Minnesota HB 1666 / SB 1465 – These constitutional amendments would establish a merit selection system with retention elections for judges. Terms of office would be extended from six to eight years. Additionally, a judicial performance commission would be formed, which must issue in the judge’s retention election year a retention evaluation of “well-qualified,” “qualified,” or “unqualified”. There was a hearing on the House bill in May 2011 and they were carried over into the 2012 session.
This is the 5th year in a row such a bill has been considered: prior iterations made it out of committee but never advanced beyond their chambers of origin. The closet was SF 3129 of 2008 which would have taken the existing merit selection system in place to temporarily fill interim vacancies in District Court and applied it to the appellate courts. It passed 55-12 in the Senate but failed to move in the House.
North Carolina HB 325 and SB 458 – There were several hearings in 2011 on the prospect of creating some sort of merit selection system in North Carolina, but instead of using retention elections providing that the person chosen and the person not selected by the governor would face off in an election after. For a review of the hearings, check out the coverage from Gavel Grab. In terms of actual legislation the two bills were introduced in 2011 and carried over into 2012.

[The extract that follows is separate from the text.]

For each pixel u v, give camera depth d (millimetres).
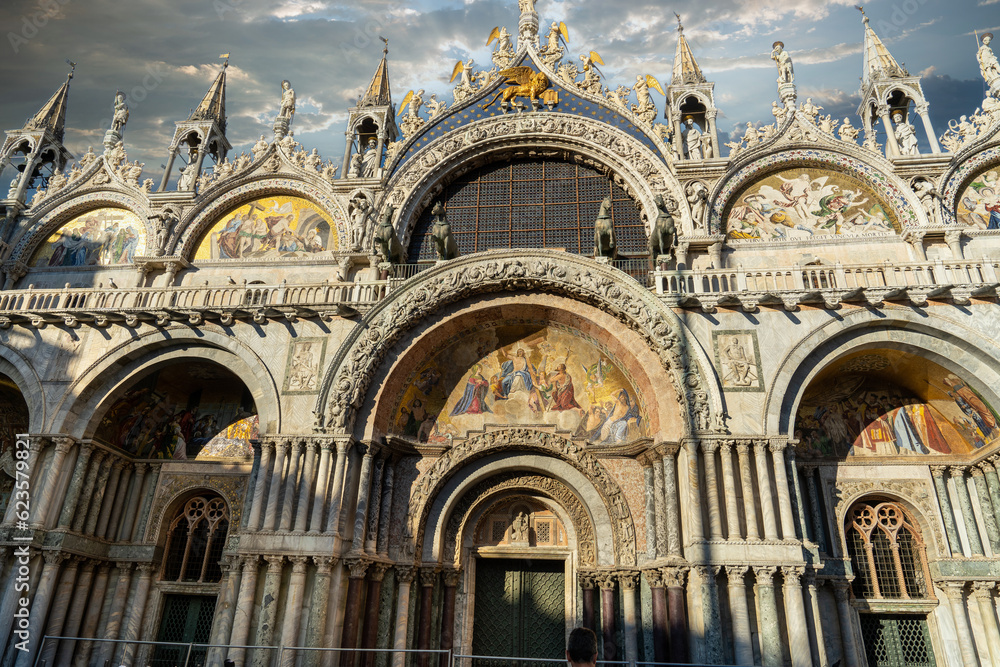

Pennsylvania HB 1815 / SB 843 – These constitutional amendments and their corresponding statutory changes (HB 1816 / SB 842) would create a merit selection system with Senate confirmation for the state’s 3 appellate courts. The constitutional amendments also broadly describe the composition of the merit selection commission. A hearing was conducted in November 2011 and other in March 2012.
Wisconsin SJR 42 – Submitted in September 2011 for the 2012 session, the constitutional amendment, like the Minnesota example, gave no specificity as to membership of the commission that would submit names to fill appellate court vacancies to the governor. There were no hearings on the bill and it died when the legislature adjourned.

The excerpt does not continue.